A 22-year-old Ketchikan man remains missing on Deer Mountain as the search stretched into a third day.
Ketchikan Volunteer Rescue Squad crews headed back up the mountain Friday morning to continue searching an area that they believe Justin Nathan was headed toward. On Wednesday evening, search crews found tracks in the snow pointing them in that direction.
Jerry Kiffer of KVRS says low ceilings today (Friday) meant that crews assigned to search upper elevations had to hike up, rather than fly. That delayed the start of that portion of the search. Crews assigned to the lower elevation portions were able to start searching by 8:30 a.m.
Kiffer says KVRS is switching out search teams where possible, to reduce fatigue among the volunteers.
“It’s very difficult ground to be searching and some of these volunteers are on the third day, so we’re certainly feeling the effects of that.”

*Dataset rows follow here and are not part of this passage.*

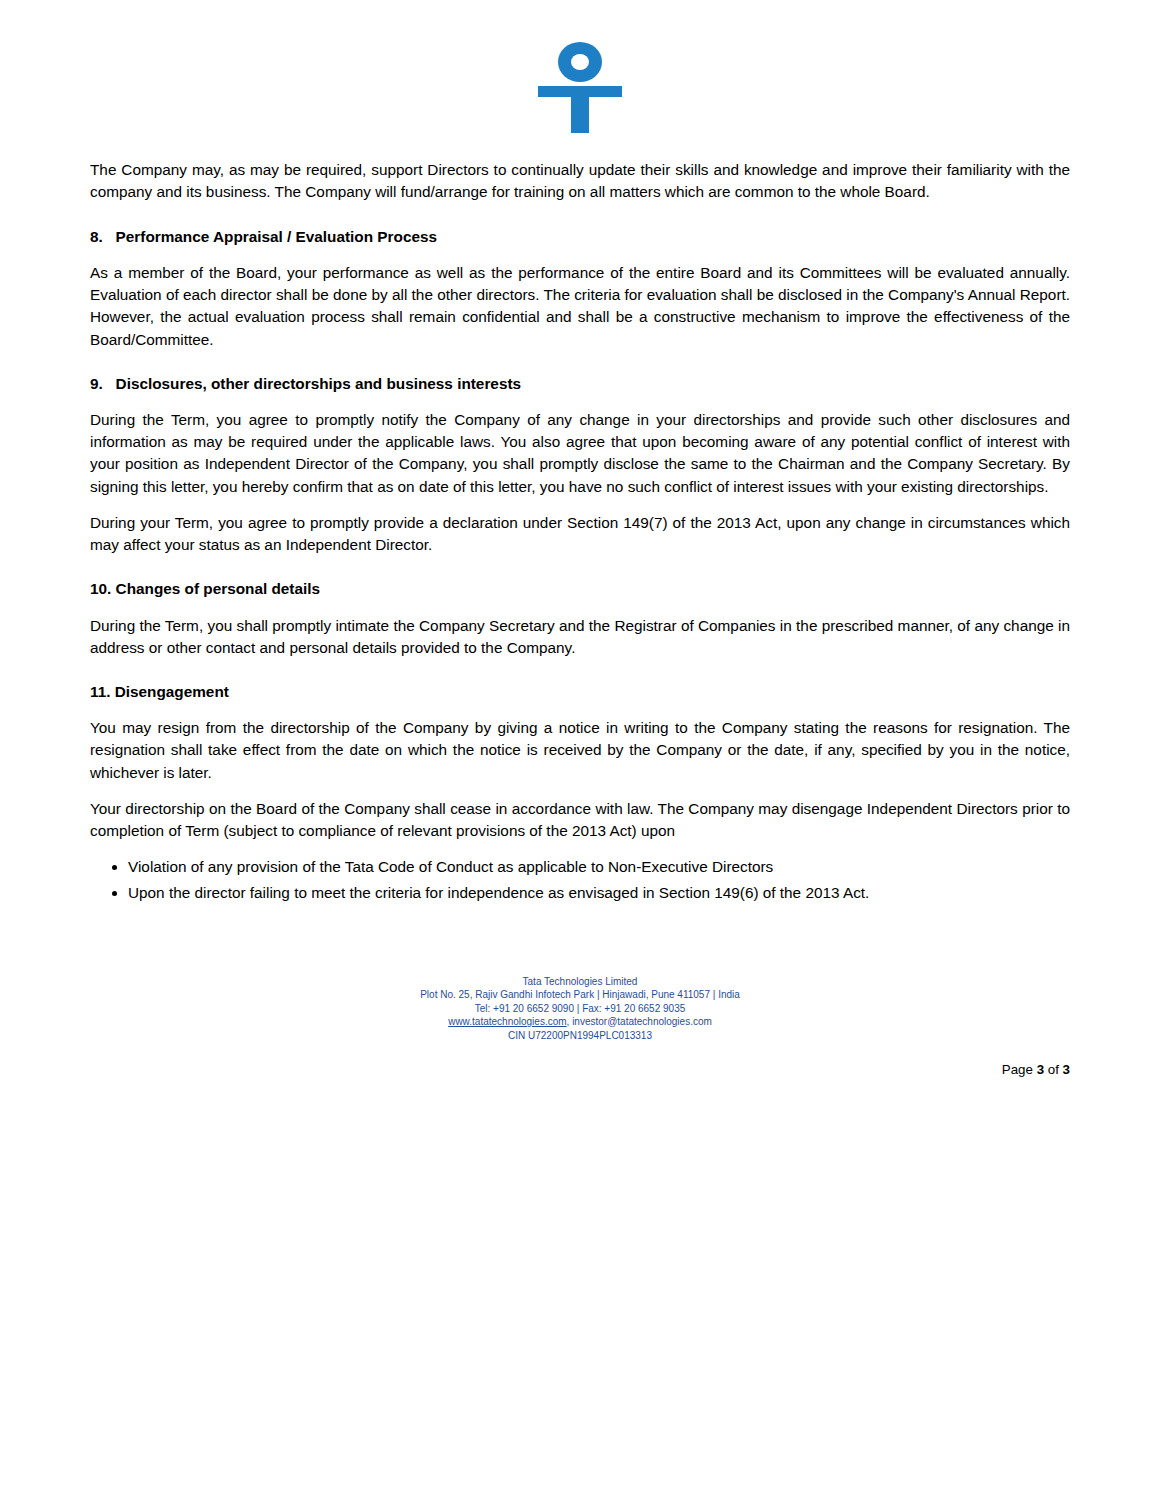The Company may, as may be required, support Directors to continually update their skills and knowledge and improve their familiarity with the company and its business. The Company will fund/arrange for training on all matters which are common to the whole Board.
8. Performance Appraisal / Evaluation Process
As a member of the Board, your performance as well as the performance of the entire Board and its Committees will be evaluated annually. Evaluation of each director shall be done by all the other directors. The criteria for evaluation shall be disclosed in the Company's Annual Report. However, the actual evaluation process shall remain confidential and shall be a constructive mechanism to improve the effectiveness of the Board/Committee.
9. Disclosures, other directorships and business interests
During the Term, you agree to promptly notify the Company of any change in your directorships and provide such other disclosures and information as may be required under the applicable laws. You also agree that upon becoming aware of any potential conflict of interest with your position as Independent Director of the Company, you shall promptly disclose the same to the Chairman and the Company Secretary. By signing this letter, you hereby confirm that as on date of this letter, you have no such conflict of interest issues with your existing directorships.
During your Term, you agree to promptly provide a declaration under Section 149(7) of the 2013 Act, upon any change in circumstances which may affect your status as an Independent Director.
10. Changes of personal details
During the Term, you shall promptly intimate the Company Secretary and the Registrar of Companies in the prescribed manner, of any change in address or other contact and personal details provided to the Company.
11. Disengagement
You may resign from the directorship of the Company by giving a notice in writing to the Company stating the reasons for resignation. The resignation shall take effect from the date on which the notice is received by the Company or the date, if any, specified by you in the notice, whichever is later.
Your directorship on the Board of the Company shall cease in accordance with law. The Company may disengage Independent Directors prior to completion of Term (subject to compliance of relevant provisions of the 2013 Act) upon
Violation of any provision of the Tata Code of Conduct as applicable to Non-Executive Directors
Upon the director failing to meet the criteria for independence as envisaged in Section 149(6) of the 2013 Act.
Tata Technologies Limited
Plot No. 25, Rajiv Gandhi Infotech Park | Hinjawadi, Pune 411057 | India
Tel: +91 20 6652 9090 | Fax: +91 20 6652 9035
www.tatatechnologies.com, investor@tatatechnologies.com
CIN U72200PN1994PLC013313
Page 3 of 3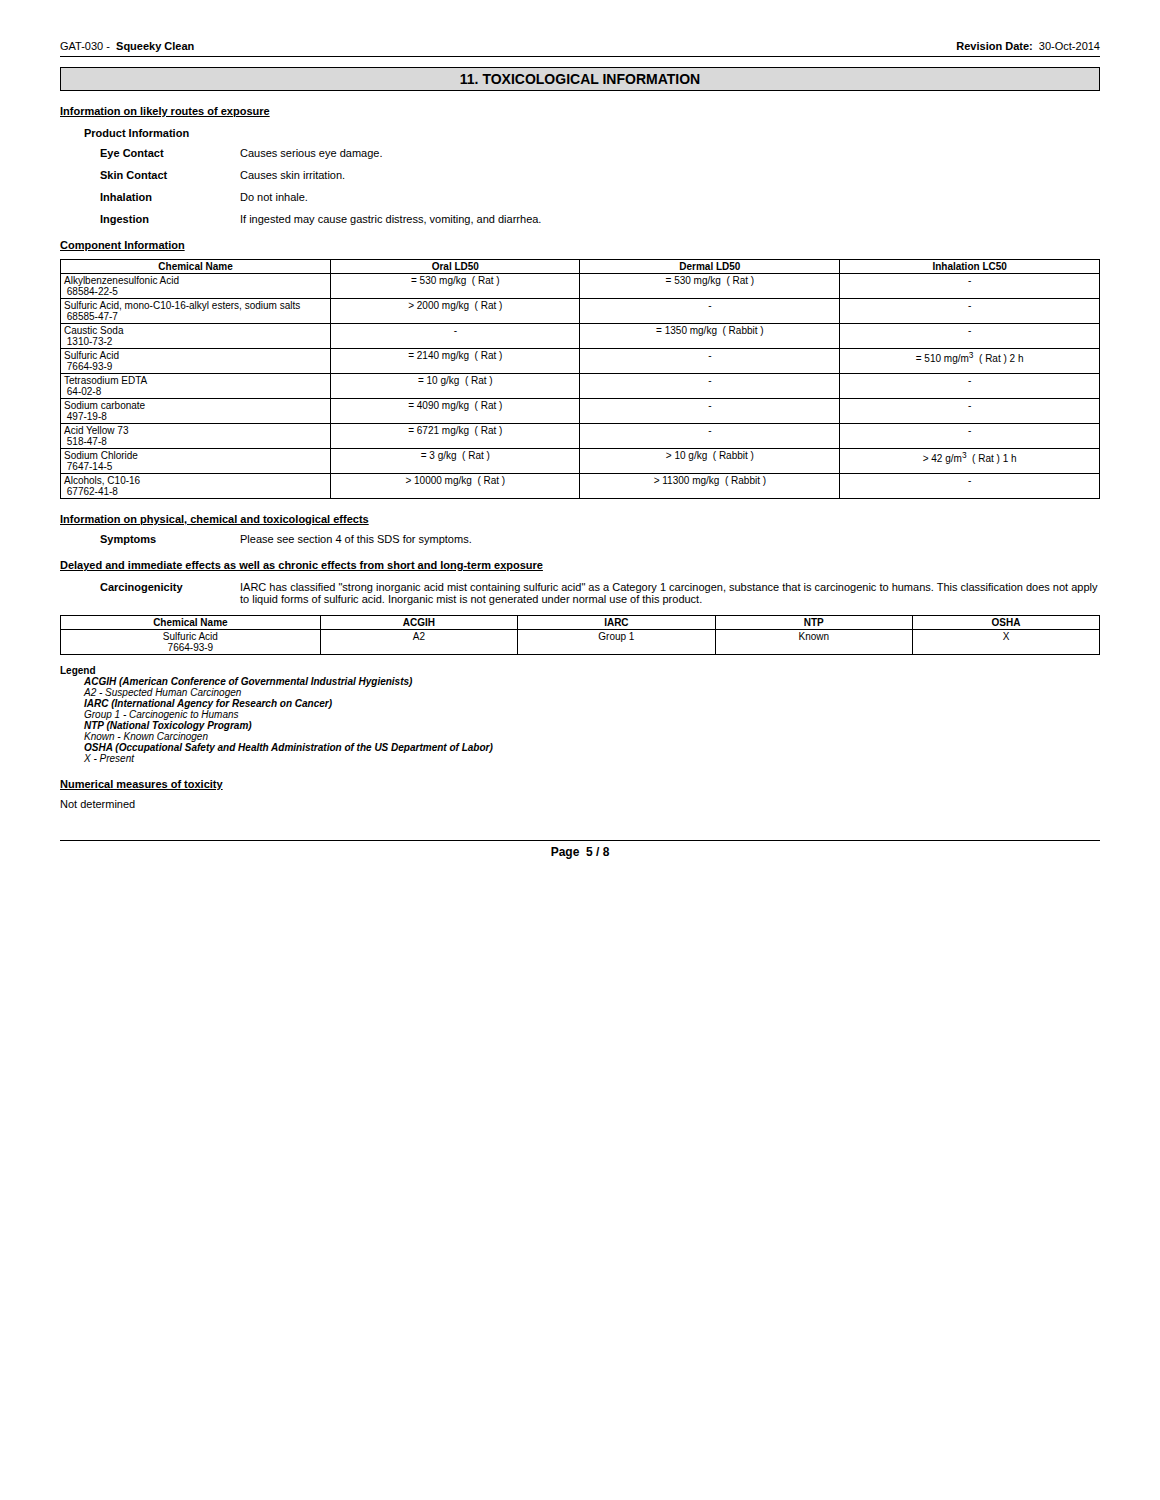GAT-030 - Squeeky Clean
Revision Date: 30-Oct-2014
11. TOXICOLOGICAL INFORMATION
Information on likely routes of exposure
Product Information
Eye Contact
Causes serious eye damage.
Skin Contact
Causes skin irritation.
Inhalation
Do not inhale.
Ingestion
If ingested may cause gastric distress, vomiting, and diarrhea.
Component Information
| Chemical Name | Oral LD50 | Dermal LD50 | Inhalation LC50 |
| --- | --- | --- | --- |
| Alkylbenzenesulfonic Acid 68584-22-5 | = 530 mg/kg ( Rat ) | = 530 mg/kg ( Rat ) | - |
| Sulfuric Acid, mono-C10-16-alkyl esters, sodium salts 68585-47-7 | > 2000 mg/kg ( Rat ) | - | - |
| Caustic Soda 1310-73-2 | - | = 1350 mg/kg ( Rabbit ) | - |
| Sulfuric Acid 7664-93-9 | = 2140 mg/kg ( Rat ) | - | = 510 mg/m 3 ( Rat ) 2 h |
| Tetrasodium EDTA 64-02-8 | = 10 g/kg ( Rat ) | - | - |
| Sodium carbonate 497-19-8 | = 4090 mg/kg ( Rat ) | - | - |
| Acid Yellow 73 518-47-8 | = 6721 mg/kg ( Rat ) | - | - |
| Sodium Chloride 7647-14-5 | = 3 g/kg ( Rat ) | > 10 g/kg ( Rabbit ) | > 42 g/m 3 ( Rat ) 1 h |
| Alcohols, C10-16 67762-41-8 | > 10000 mg/kg ( Rat ) | > 11300 mg/kg ( Rabbit ) | - |
Information on physical, chemical and toxicological effects
Symptoms
Please see section 4 of this SDS for symptoms.
Delayed and immediate effects as well as chronic effects from short and long-term exposure
Carcinogenicity
IARC has classified "strong inorganic acid mist containing sulfuric acid" as a Category 1 carcinogen, substance that is carcinogenic to humans. This classification does not apply to liquid forms of sulfuric acid. Inorganic mist is not generated under normal use of this product.
| Chemical Name | ACGIH | IARC | NTP | OSHA |
| --- | --- | --- | --- | --- |
| Sulfuric Acid 7664-93-9 | A2 | Group 1 | Known | X |
Legend
ACGIH (American Conference of Governmental Industrial Hygienists)
A2 - Suspected Human Carcinogen
IARC (International Agency for Research on Cancer)
Group 1 - Carcinogenic to Humans
NTP (National Toxicology Program)
Known - Known Carcinogen
OSHA (Occupational Safety and Health Administration of the US Department of Labor)
X - Present
Numerical measures of toxicity
Not determined
Page 5 / 8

Kiffer says the search remains a rescue operation, rather than a recovery. Although, he says, conditions have not been ideal.
“Hypothermia at some point is going to be a factor, because we haven’t had any dry weather. It’s been fairly poor conditions. When they actually left on the initial hike, it was poor conditions then. So, he’s been outside now for well over three days.”
The man hiked up to the top of the mountain with a friend on Wednesday. They made it to the summit, and then started back down. Kiffer says that at about the second overlook, the man wasn’t able to continue. So, his friend handed over some extra clothing and left to get help, with the understanding that the man would stay at the overlook.
Kiffer says that KVRS volunteers have received lots of support from the community during the search. Some people dropped off coffee and other supplies; others provided words of encouragement.
“Some of them have been at it for three days. They’re tired, they’re wet and they’re cold all the time. It’s a big boost for them to see people come up to support what they’re doing.”
Thursday’s search teams were called back at around 3:30 p.m. Kiffer says he hopes to keep searchers on the mountain a little longer today (Friday), because they’re looking in an area that’s a little easier to navigate.